# Grid Search with the COMPAS Dataset

This notebook demonstrates the use of the grid search algorithm from `fairlearn` on the [COMPAS dataset from ProPublica](https://raw.githubusercontent.com/propublica/compas-analysis/master/compas-scores-two-years.csv). This dataset comes from the criminal justice system, with the labels (0 or 1) representing the two-year recidivism rate, specifically whether or not a given offender is re-arrested within two years (with a 0 representing no arrest). Models based on this dataset are used in bail decisions.

## Loading and Examining the Data

We start by loading the dataset using the `tempeh` package (there may be some warnings, if you do not have `pytorch`, `keras` or `tensorflow` installed in your environment; these may be ignored). The data are already split into training and test sets:

In [None]:
import pandas as pd
import numpy as np
from tempeh.configurations import datasets

compas_dataset = datasets['compas']()
X_train = pd.DataFrame(compas_dataset.X_train, columns=compas_dataset.features)
y_train = pd.Series(compas_dataset.y_train.reshape(-1).astype(int), name="two_year_recid")
X_test = pd.DataFrame(compas_dataset.X_test, columns=compas_dataset.features)
y_test = pd.Series(compas_dataset.y_test.reshape(-1).astype(int), name="two_year_recid")
sensitive_features_train = pd.Series(compas_dataset.race_train)
sensitive_features_test = pd.Series(compas_dataset.race_test)

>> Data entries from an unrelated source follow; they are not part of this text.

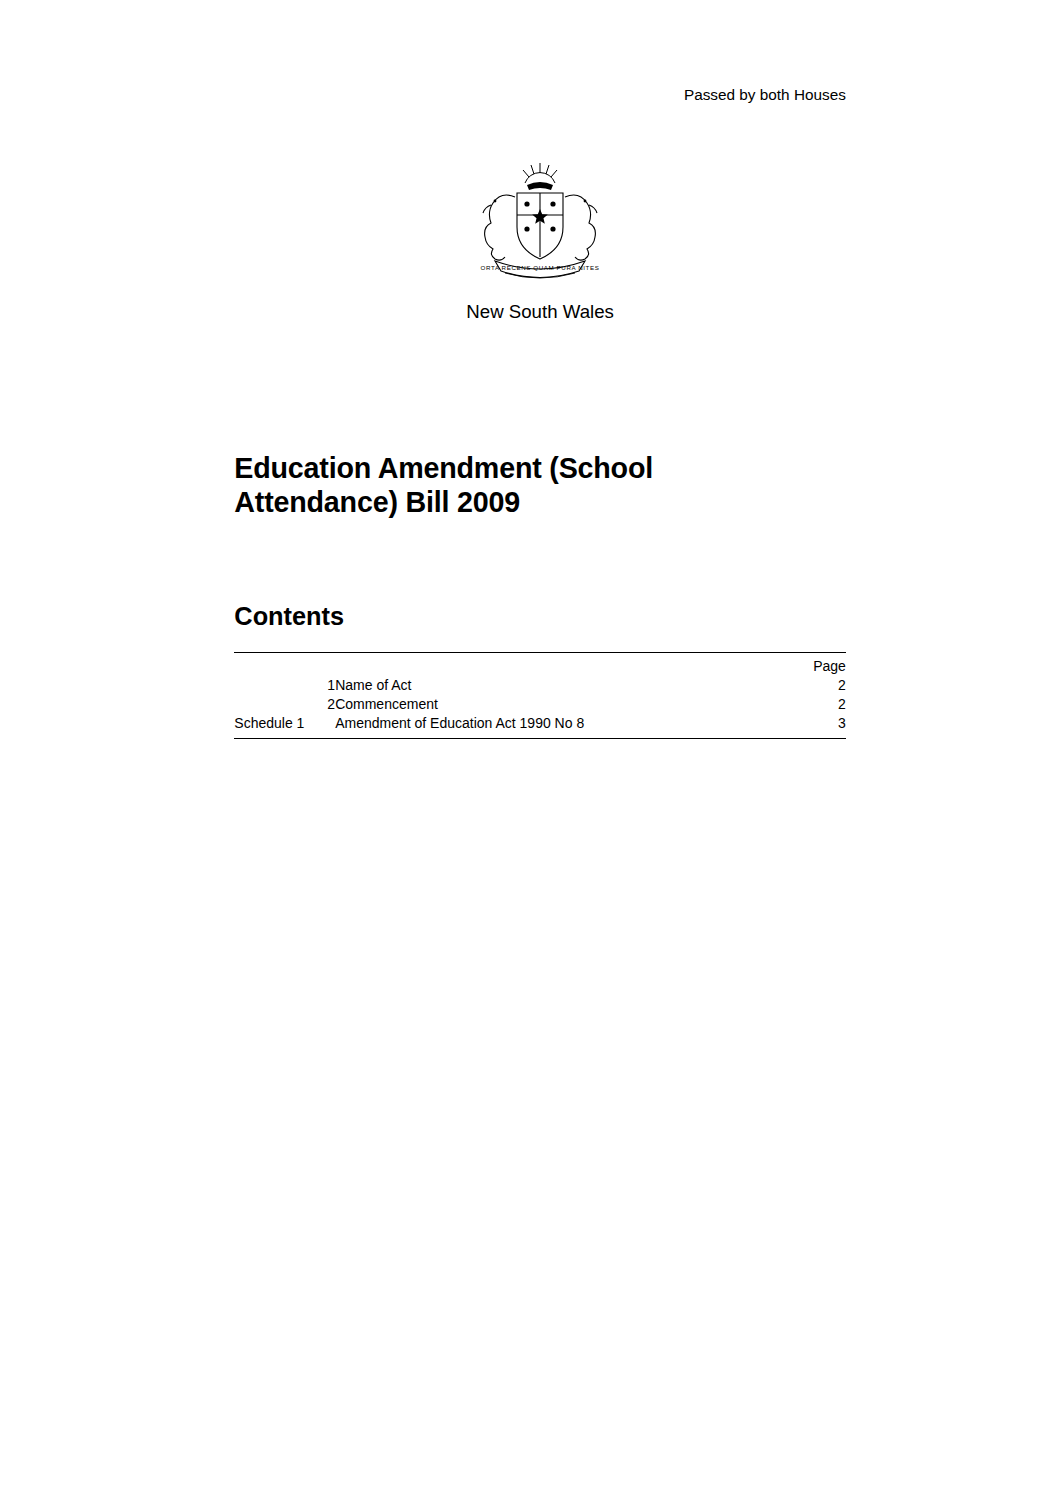Passed by both Houses
ORTA RECENS QUAM PURA NITES
New South Wales
Education Amendment (School
Attendance) Bill 2009
Contents
| | | Page |
| 1 | Name of Act | 2 |
| 2 | Commencement | 2 |
| Schedule 1 | Amendment of Education Act 1990 No 8 | 3 |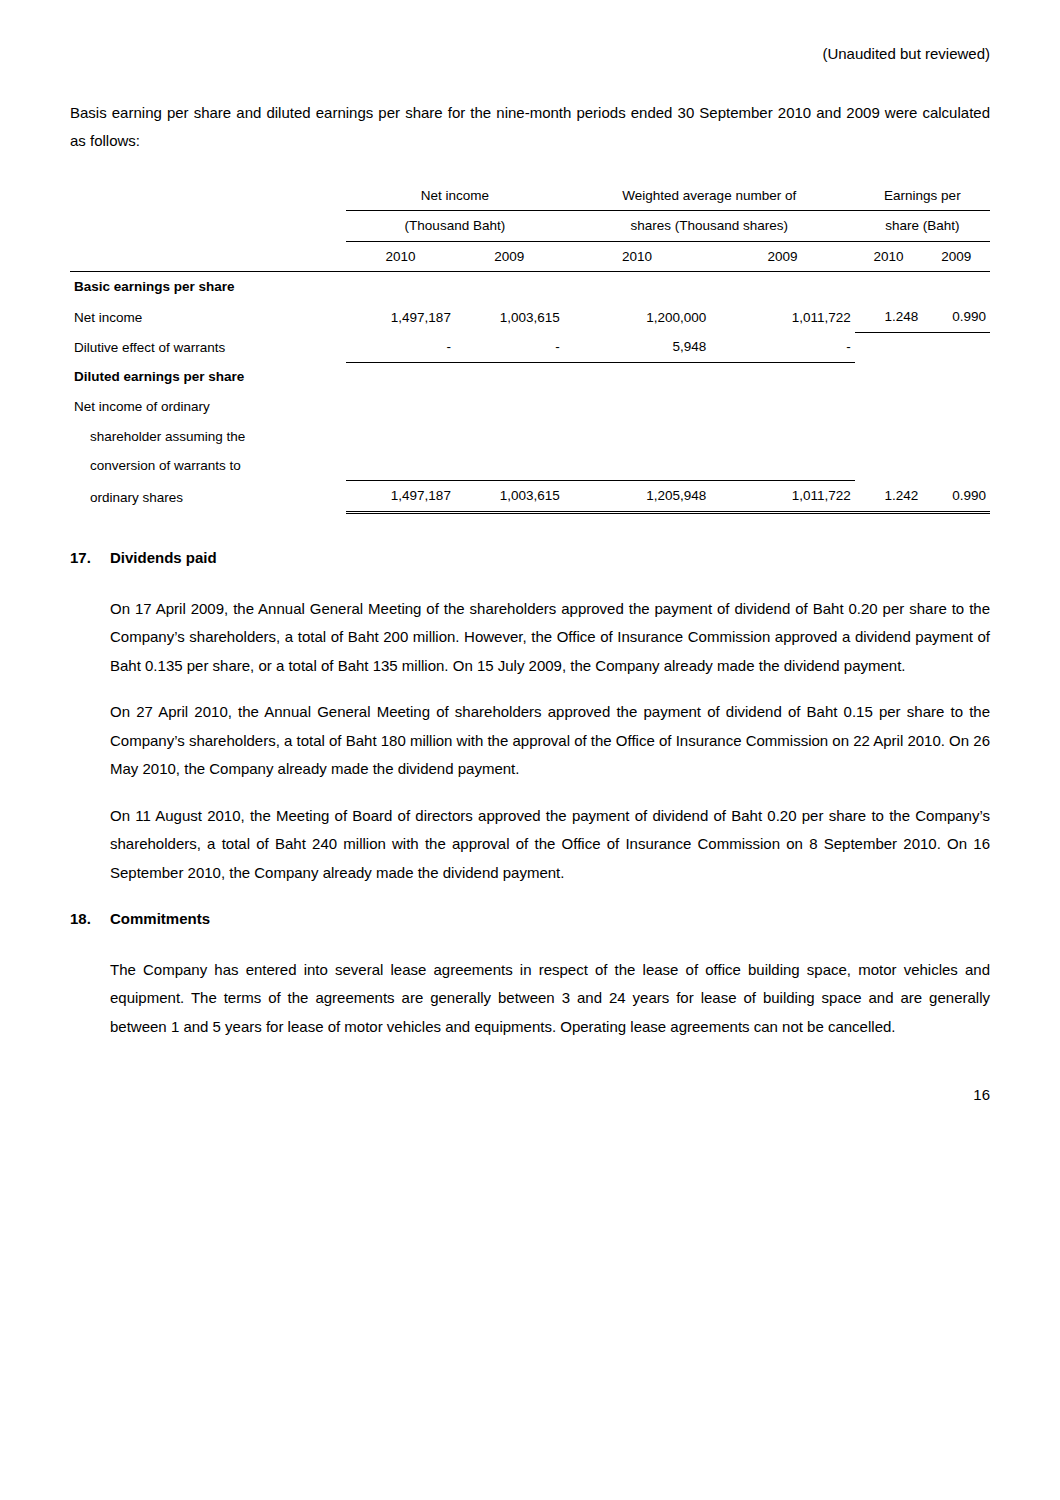(Unaudited but reviewed)
Basis earning per share and diluted earnings per share for the nine-month periods ended 30 September 2010 and 2009 were calculated as follows:
| | Net income | Weighted average number of | Earnings per |
| | (Thousand Baht) | shares (Thousand shares) | share (Baht) |
| | 2010 | 2009 | 2010 | 2009 | 2010 | 2009 |
| Basic earnings per share | | | | | | |
| Net income | 1,497,187 | 1,003,615 | 1,200,000 | 1,011,722 | 1.248 | 0.990 |
| Dilutive effect of warrants | - | - | 5,948 | - | | |
| Diluted earnings per share | | | | | | |
| Net income of ordinary | | | | | | |
| shareholder assuming the | | | | | | |
| conversion of warrants to | | | | | | |
| ordinary shares | 1,497,187 | 1,003,615 | 1,205,948 | 1,011,722 | 1.242 | 0.990 |
17. Dividends paid
On 17 April 2009, the Annual General Meeting of the shareholders approved the payment of dividend of Baht 0.20 per share to the Company’s shareholders, a total of Baht 200 million. However, the Office of Insurance Commission approved a dividend payment of Baht 0.135 per share, or a total of Baht 135 million. On 15 July 2009, the Company already made the dividend payment.
On 27 April 2010, the Annual General Meeting of shareholders approved the payment of dividend of Baht 0.15 per share to the Company’s shareholders, a total of Baht 180 million with the approval of the Office of Insurance Commission on 22 April 2010. On 26 May 2010, the Company already made the dividend payment.
On 11 August 2010, the Meeting of Board of directors approved the payment of dividend of Baht 0.20 per share to the Company’s shareholders, a total of Baht 240 million with the approval of the Office of Insurance Commission on 8 September 2010. On 16 September 2010, the Company already made the dividend payment.
18. Commitments
The Company has entered into several lease agreements in respect of the lease of office building space, motor vehicles and equipment. The terms of the agreements are generally between 3 and 24 years for lease of building space and are generally between 1 and 5 years for lease of motor vehicles and equipments. Operating lease agreements can not be cancelled.
16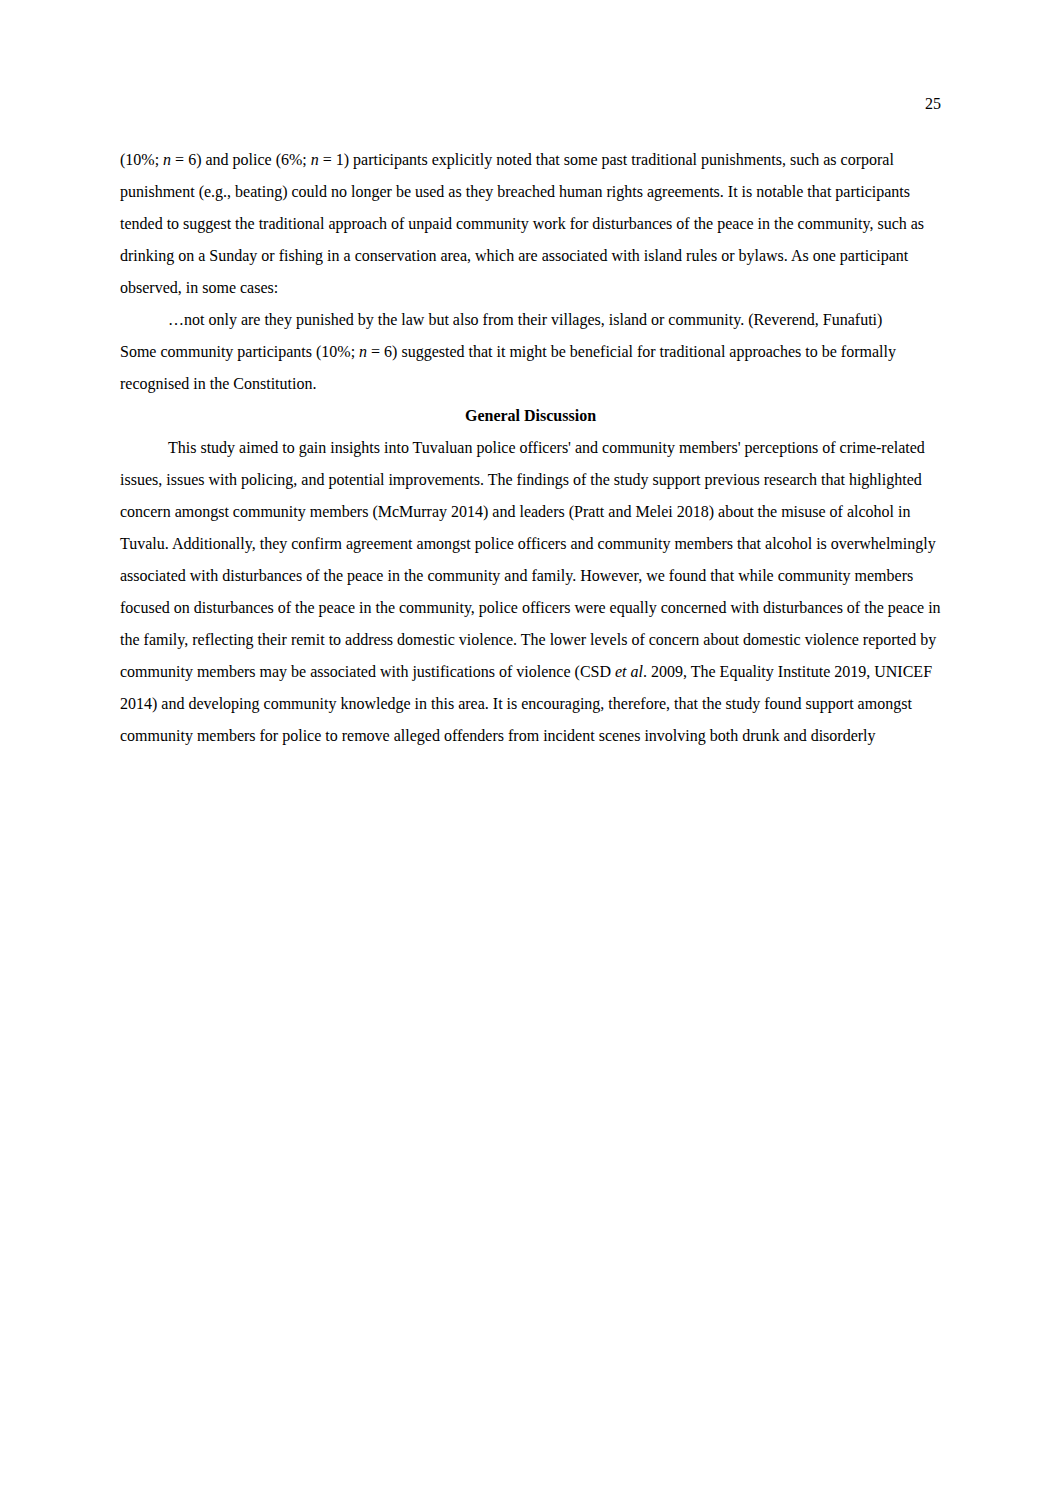25
(10%; n = 6) and police (6%; n = 1) participants explicitly noted that some past traditional punishments, such as corporal punishment (e.g., beating) could no longer be used as they breached human rights agreements. It is notable that participants tended to suggest the traditional approach of unpaid community work for disturbances of the peace in the community, such as drinking on a Sunday or fishing in a conservation area, which are associated with island rules or bylaws. As one participant observed, in some cases:
…not only are they punished by the law but also from their villages, island or community. (Reverend, Funafuti)
Some community participants (10%; n = 6) suggested that it might be beneficial for traditional approaches to be formally recognised in the Constitution.
General Discussion
This study aimed to gain insights into Tuvaluan police officers' and community members' perceptions of crime-related issues, issues with policing, and potential improvements. The findings of the study support previous research that highlighted concern amongst community members (McMurray 2014) and leaders (Pratt and Melei 2018) about the misuse of alcohol in Tuvalu. Additionally, they confirm agreement amongst police officers and community members that alcohol is overwhelmingly associated with disturbances of the peace in the community and family. However, we found that while community members focused on disturbances of the peace in the community, police officers were equally concerned with disturbances of the peace in the family, reflecting their remit to address domestic violence. The lower levels of concern about domestic violence reported by community members may be associated with justifications of violence (CSD et al. 2009, The Equality Institute 2019, UNICEF 2014) and developing community knowledge in this area. It is encouraging, therefore, that the study found support amongst community members for police to remove alleged offenders from incident scenes involving both drunk and disorderly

We can examine the features:

In [None]:
X_train

And we can see the values of the sensitive feature, which is race in this example:

In [None]:
np.unique(sensitive_features_train, return_counts=True)

In this case, race has been reduced to a binary attribute. Also note that race does not feature in the feature data itself.

## Training an unmitigated model

Before attempting to mitigate any disparity, we should first train a model without regard to fairness. For simplicity, we will use a logistic regression model, as implemented by `scikit-learn`:

In [None]:
from sklearn.linear_model import LogisticRegression

unconstrained_predictor = LogisticRegression(solver='liblinear')
unconstrained_predictor.fit(X_train, y_train)
sensitive_features_test

With the model trained, we can examine it in the Fairness Dashboard:

In [None]:
from fairlearn.widget import FairlearnDashboard

predicted_ys = [unconstrained_predictor.predict(X_test).tolist()]
sensitive_features_mapped = list(map(lambda x: [x], sensitive_features_test.values))

FairlearnDashboard(sensitive_features=sensitive_features_mapped,
                   true_y=y_test.values,
                   predicted_ys=predicted_ys,
                   class_names=None,
                   feature_names=X_test.columns.values.tolist(),
                   is_classifier=True)